Principle 11: Cross domain reporting should be offloaded to another system
The eleventh principle in microservice architecture highlights the strategic separation of cross-domain reporting from the primary functions of microservices. It advocates for offloading reporting tasks, especially those that span multiple domains, to dedicated systems. This principle plays a pivotal role in optimising performance, maintaining clarity, and ensuring scalability in microservice environments.
Microservices are typically designed to perform specific, narrowly defined tasks within their domain. When reporting requirements span across multiple domains, they can introduce complexities and dependencies that contradict the microservice philosophy of independence and single responsibility.
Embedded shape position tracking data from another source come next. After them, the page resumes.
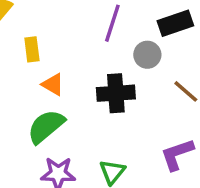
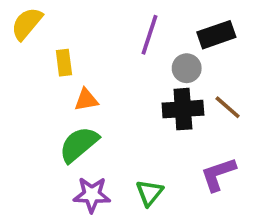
orange triangle: (53, 84) -> (86, 100), turned -40
black cross: (116, 93) -> (183, 109), moved

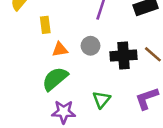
gray circle: (187, 68) -> (91, 46), moved
green triangle: (149, 193) -> (102, 100), moved

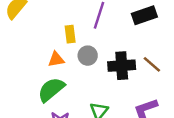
yellow rectangle: (45, 25) -> (70, 34), moved

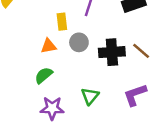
green semicircle: (51, 90) -> (44, 75), size x0.7

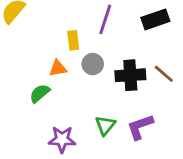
green semicircle: (44, 75) -> (40, 93), moved
purple L-shape: (135, 95) -> (140, 127), moved

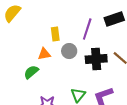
purple line: (105, 19) -> (87, 29), moved

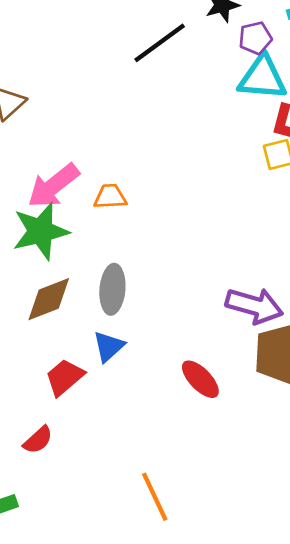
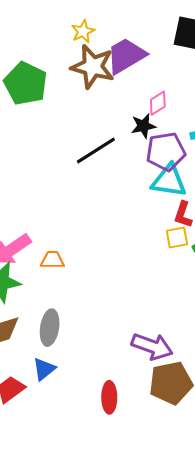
purple pentagon: (255, 38) -> (166, 152), size x1.6
red ellipse: (200, 379) -> (109, 397), turned 40

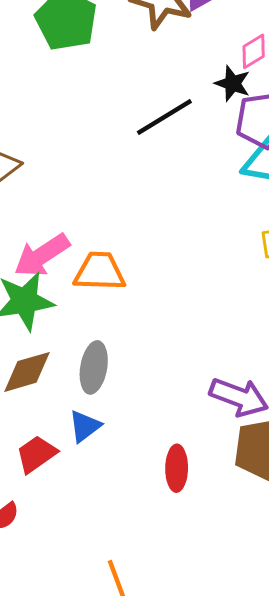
black star: (143, 126) -> (233, 83), turned 30
orange trapezoid: (52, 260) -> (100, 271), size x1.5

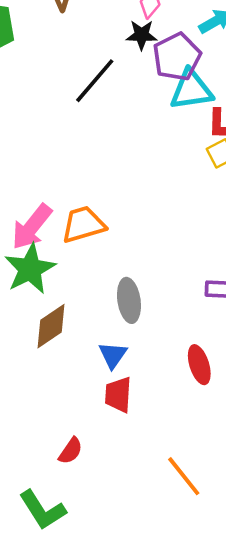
gray ellipse: (94, 367) -> (129, 300), moved
red trapezoid: (36, 454) -> (118, 395), moved, turned -33

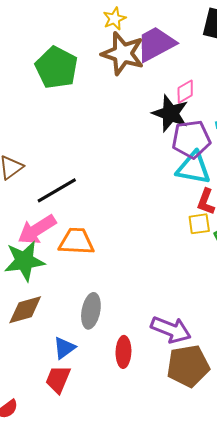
black star: (142, 35) -> (170, 113), size x1.5
black line: (95, 81) -> (57, 190), moved
red ellipse: (199, 365) -> (123, 352), moved

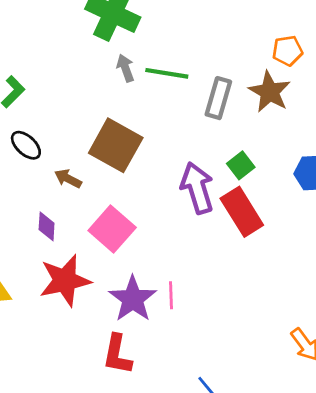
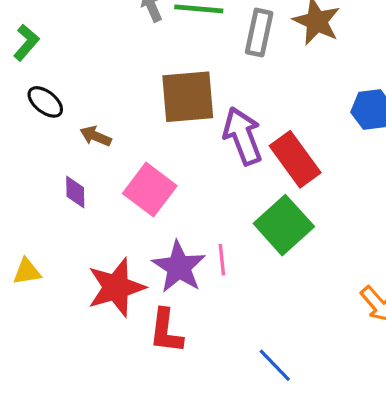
brown square: (116, 145) -> (188, 97), moved, turned -30
green square: (241, 165) -> (284, 225), moved, size x1.8
red star: (65, 281) -> (116, 287), moved

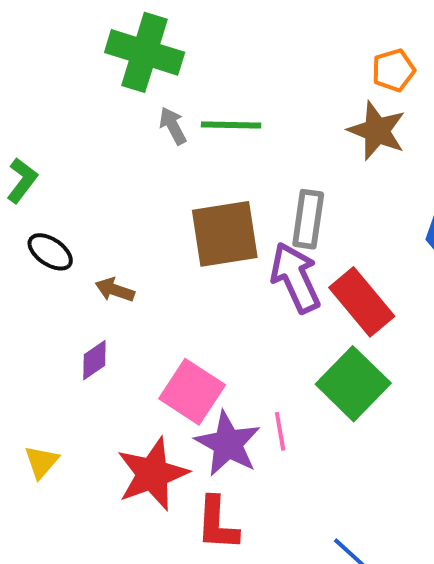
gray rectangle: (259, 33) -> (308, 219), moved
pink square: (150, 190) -> (192, 392), moved
purple diamond: (75, 192) -> (94, 360), turned 60
yellow triangle: (27, 272) -> (41, 462), turned -36

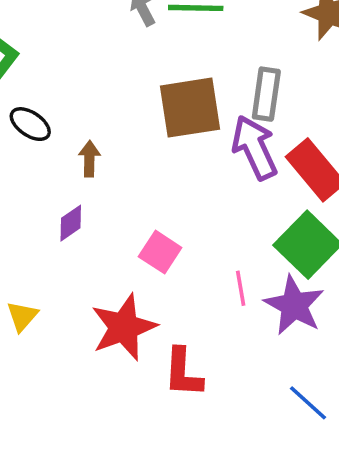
brown arrow: (115, 290) -> (89, 159), turned 72
pink square: (192, 392) -> (160, 252), size x0.7
purple star: (228, 444) -> (294, 305), moved

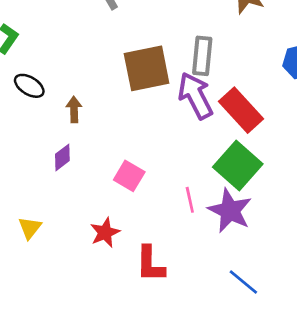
red star: (124, 327) -> (105, 232), size x0.6

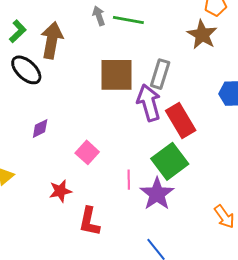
black ellipse: (29, 86) -> (26, 70), size x1.4
brown arrow: (74, 109) -> (52, 40), moved, size x1.8

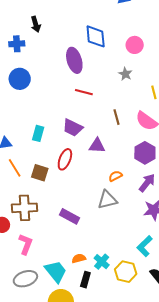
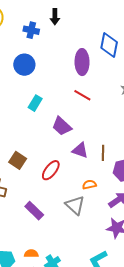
brown line: (116, 117) -> (103, 153), moved
cyan rectangle: (38, 133) -> (35, 103), moved
red ellipse: (65, 159) -> (51, 170), moved
gray triangle: (107, 200) -> (75, 205), turned 40

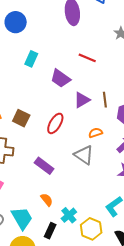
red line: (82, 95) -> (87, 58), moved
purple triangle: (80, 150) -> (82, 100), turned -42
orange semicircle: (31, 254) -> (47, 200), moved, turned 56

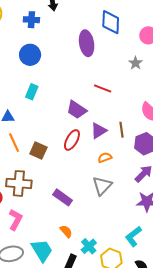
cyan rectangle: (31, 59) -> (32, 92), moved
red ellipse: (55, 123) -> (72, 140), moved
orange semicircle: (95, 133) -> (105, 158), moved
gray triangle: (84, 155) -> (102, 186), turned 40

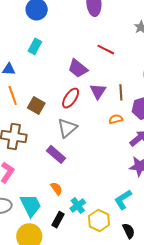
purple triangle: (99, 131) -> (98, 91), turned -30
orange semicircle: (105, 158) -> (116, 119), moved
gray triangle: (102, 186) -> (67, 128), moved

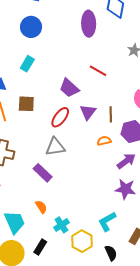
brown square: (36, 105) -> (26, 104), moved, turned -30
gray triangle: (67, 128) -> (55, 147), turned 30
black rectangle: (58, 220) -> (40, 247), moved

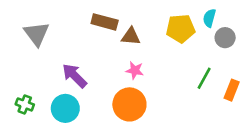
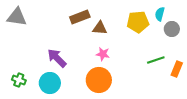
brown rectangle: (105, 22) -> (80, 17), turned -36
gray triangle: (36, 34) -> (17, 17), moved, turned -45
green line: (204, 78) -> (156, 60), turned 42

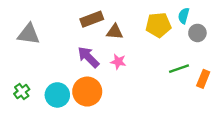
gray triangle: (17, 17) -> (29, 34), moved
purple arrow: (57, 58) -> (88, 57), moved
green cross: (19, 80) -> (22, 92), turned 32
orange circle: (99, 80) -> (87, 92), moved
By offloading cross-domain reporting to a specialized system, microservices can maintain their focus on core functionalities, leaving the aggregation and analysis of data across domains to a system better suited for this purpose.
Offloading cross-domain reporting offers several benefits:
- Reduced Complexity: It simplifies each microservice, as they no longer need to handle the intricacies of reporting across multiple domains.
- Improved Performance: Microservices can operate more efficiently as they are not bogged down by resource-intensive reporting tasks.
- Enhanced Scalability: Scalability becomes easier to manage when the reporting load is handled by a system designed for such tasks, allowing microservices to scale independently.
- Better Data Management: A dedicated reporting system can offer more advanced data processing and analysis capabilities, providing richer insights.